“Мертвые юноши! Мертвые юноши!” –
По площадям плещется стон городов.
Не так ли разносчик сорок и дроздов? –
Их перья на шляпу свою нашей.
Кто книжечку издал “Песни последних оленей”
Висит, продетый кольцом за колени,
Рядом с серебряной шкуркою зайца,
Там где сметана, мясо и яйца.
Падают Брянские, растут у Манташева,
Нет уже юноши, нет уже нашего…
 
   (II, 247)
   “Грифельная ода” – надгробный монумент, стелла и песнь в память всех выбывших из строя, разорвавших цепь. Библейская вертикаль “кремнистого пути” со стыками звезд, следами подков, знаками разрыва колец, язвами и царапинами лета в “Египетской марке” переходит в книжную горизонталь Камня-города: “Он [Парнок] получил обратно все улицы и площади Петербурга – в виде сырых корректурных гранок, верстал проспекты, брошюровал сады. Он подходил к разведенным мостам, напоминающим о том, что все должно оборваться, что пустота и зияние – великолепный товар, что будет, будет разлука, что обманные рычаги управляют громадами и годами. Он ждал, покуда накапливались таборы извозчиков и пешеходов на той и другой стороне, как два враждебных племени или поколенья, поспорившие о торцовой книге в каменном переплете с вырванной серединой” (II, 490-491). Этот кенотаф восходит к стихам раннего Маяковского: “А я – / в читальне улиц – / так часто перелистывал гроба том” (I, 48). У обоих поэтов город – некрополь и раскрытая книга. Как и у Маяковского, книжный том вырастает до размеров каменной плиты. Франц. tombe – это “надгробный камень”, а также “гроб”, “могила”.

______

Задание 1: Перепишите записи без изменений, начиная с самого начала и заканчивая строкой со словами «At the same time, Australian Fashion Week has» включительно. Изображения в ответ не включайте.
Исходный текст и записи взяты из разных источников.

______

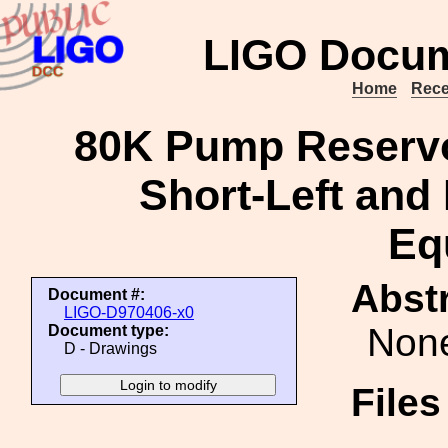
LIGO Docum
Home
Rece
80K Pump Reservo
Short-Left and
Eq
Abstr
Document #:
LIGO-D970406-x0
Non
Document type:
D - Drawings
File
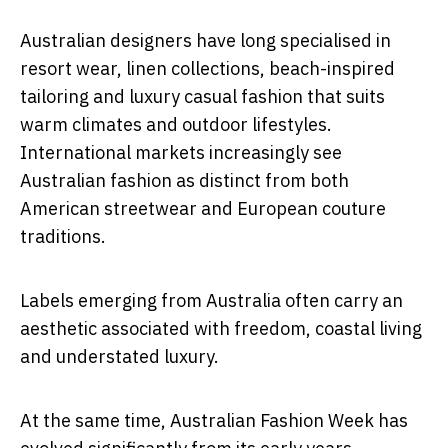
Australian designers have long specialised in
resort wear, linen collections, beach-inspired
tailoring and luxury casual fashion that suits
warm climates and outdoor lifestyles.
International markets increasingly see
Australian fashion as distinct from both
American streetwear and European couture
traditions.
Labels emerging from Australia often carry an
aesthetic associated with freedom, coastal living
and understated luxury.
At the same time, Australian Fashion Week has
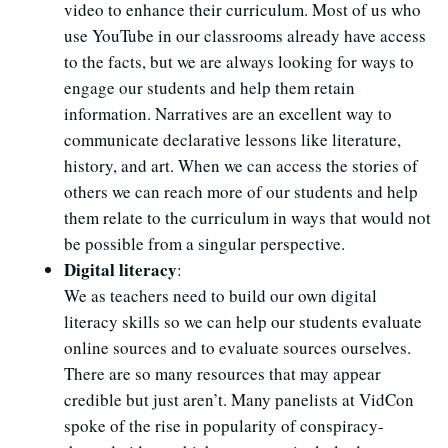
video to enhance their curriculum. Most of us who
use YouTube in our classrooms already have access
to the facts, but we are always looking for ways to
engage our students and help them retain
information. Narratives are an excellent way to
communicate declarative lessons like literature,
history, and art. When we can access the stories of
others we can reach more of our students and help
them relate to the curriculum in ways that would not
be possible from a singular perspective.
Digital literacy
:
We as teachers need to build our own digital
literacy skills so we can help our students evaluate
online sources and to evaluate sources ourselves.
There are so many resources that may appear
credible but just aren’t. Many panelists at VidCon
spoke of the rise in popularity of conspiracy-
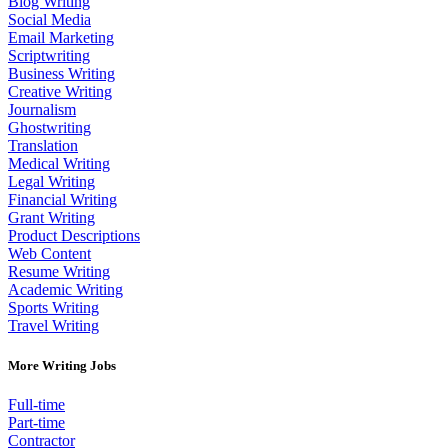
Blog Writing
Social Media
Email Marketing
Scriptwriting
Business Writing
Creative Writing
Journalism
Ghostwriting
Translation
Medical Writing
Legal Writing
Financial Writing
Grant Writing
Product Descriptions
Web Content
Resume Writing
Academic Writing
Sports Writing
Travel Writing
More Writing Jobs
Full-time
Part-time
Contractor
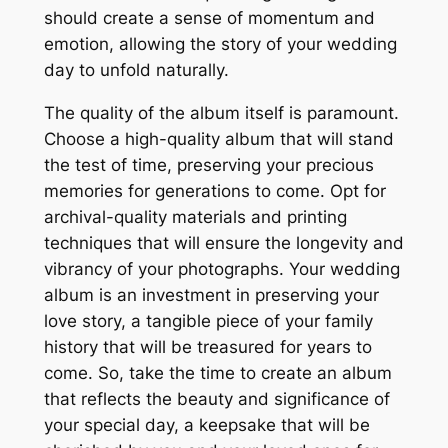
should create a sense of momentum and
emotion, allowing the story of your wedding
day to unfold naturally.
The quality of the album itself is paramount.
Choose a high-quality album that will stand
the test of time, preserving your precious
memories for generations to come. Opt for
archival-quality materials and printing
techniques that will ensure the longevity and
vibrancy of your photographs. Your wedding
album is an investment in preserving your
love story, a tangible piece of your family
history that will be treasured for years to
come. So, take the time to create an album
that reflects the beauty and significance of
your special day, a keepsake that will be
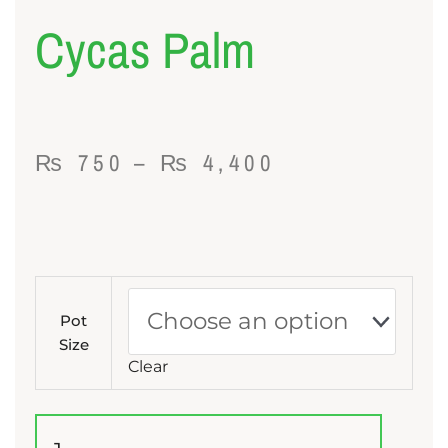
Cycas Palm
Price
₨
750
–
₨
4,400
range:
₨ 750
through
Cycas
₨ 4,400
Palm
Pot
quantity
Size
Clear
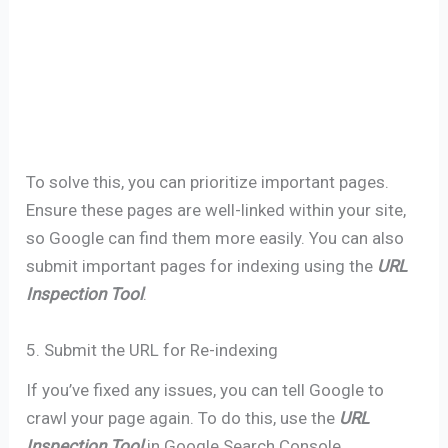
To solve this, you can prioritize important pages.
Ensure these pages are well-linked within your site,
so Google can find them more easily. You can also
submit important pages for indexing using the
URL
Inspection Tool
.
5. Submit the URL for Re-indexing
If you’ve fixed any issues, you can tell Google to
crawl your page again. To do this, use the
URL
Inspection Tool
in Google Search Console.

______

Задание 2: Повторите дословно отрывок исходного текста, начиная со слов «Не так ли разносчик» и заканчивая словами «мясо и яйца.».

Ответ 1:
LIGO Docum
Home
Rece
80K Pump Reservo
Short-Left and
Eq
Abstr
Document #:
LIGO-D970406-x0
Non
Document type:
D - Drawings
File
Australian designers have long specialised in
resort wear, linen collections, beach-inspired
tailoring and luxury casual fashion that suits
warm climates and outdoor lifestyles.
International markets increasingly see
Australian fashion as distinct from both
American streetwear and European couture
traditions.
Labels emerging from Australia often carry an
aesthetic associated with freedom, coastal living
and understated luxury.
At the same time, Australian Fashion Week has

Ответ 2:
Не так ли разносчик сорок и дроздов? –
Их перья на шляпу свою нашей.
Кто книжечку издал “Песни последних оленей”
Висит, продетый кольцом за колени,
Рядом с серебряной шкуркою зайца,
Там где сметана, мясо и яйца.